> [Passage to read]
>>>
After the two expeditions, she wrote a paper on seabirds, noting that "During daylight hours, the writer kept as continuous a birdwatch as possible, and recorded sea and air temperatures and weather conditions." She recorded sightings of 12 species including petrel, wandering albatross, black-browed mollymawk and southern skua. At the end of the paper she "gratefully acknowledge[d] the help of the tourists and expedition staff of the 1968 Antarctic Tourist Expeditions to McMurdo Sound; and the endless assistance given by Capt. F. Bang, the Officers, particularly W. de Lange, and all the seamen on MS Magga Dan; during the long bird-watch and weather recording".

== Work and career ==
After returning from these two trips, Büchler taught in primary schools and also worked for the University of Canterbury and the University of Otago. Her later career included starting up a bilingual children's magazine, acting as a science advisor to primary schools and working in Steiner schools in New Zealand after training as a Rudolf Steiner teacher in Germany.

== Later Antarctic travels ==
Büchler carried out further trips as a lecturer with Lindblad Travels, including to the Antarctic Peninsula in 1991–92 on the Ocean Princess. In 1993–94, she travelled from Cape Town to the sub-Antarctic islands, the Antarctic Peninsula and the Ross Sea on board the Marco Polo.

=== Legacy ===
In 2004 the New Zealand Geographic Board named an Antarctic mountain after Büchler: Mount Darby.
<<<
> [Data provided]
>>>
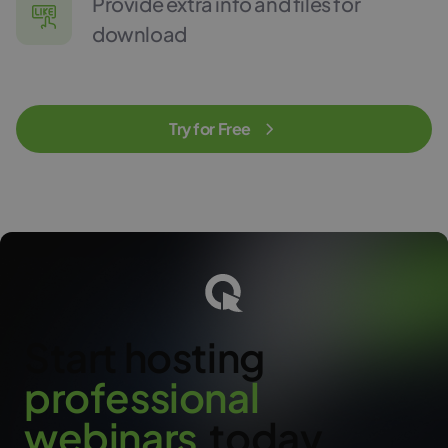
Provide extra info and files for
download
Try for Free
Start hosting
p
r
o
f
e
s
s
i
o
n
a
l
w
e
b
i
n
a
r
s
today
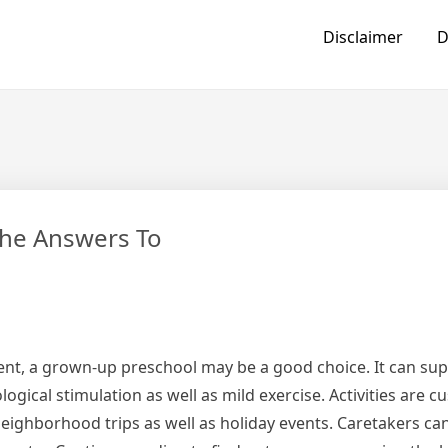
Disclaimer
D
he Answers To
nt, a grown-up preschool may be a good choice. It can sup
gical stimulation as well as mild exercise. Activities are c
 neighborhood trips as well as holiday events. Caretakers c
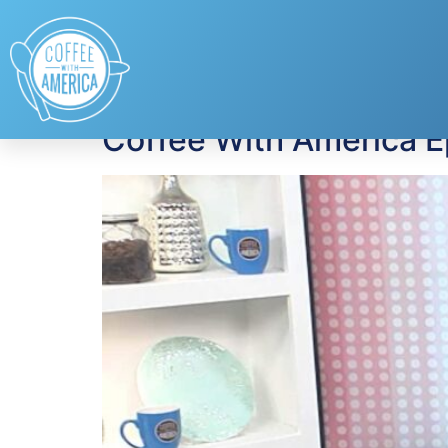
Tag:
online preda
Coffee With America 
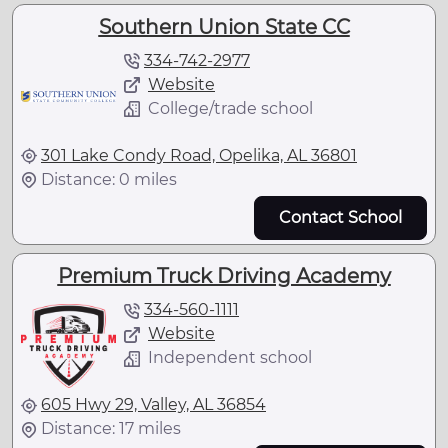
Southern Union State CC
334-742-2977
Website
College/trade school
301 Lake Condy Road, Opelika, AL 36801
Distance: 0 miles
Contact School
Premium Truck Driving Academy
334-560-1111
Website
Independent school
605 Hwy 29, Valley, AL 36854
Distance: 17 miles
<<<
> [Work to complete]
In the passage about Büchler, on which ship did she travel from Cape Town to the sub-Antarctic islands, the Antarctic Peninsula and the Ross Sea in 1993–94?

> [Result]
The Marco Polo.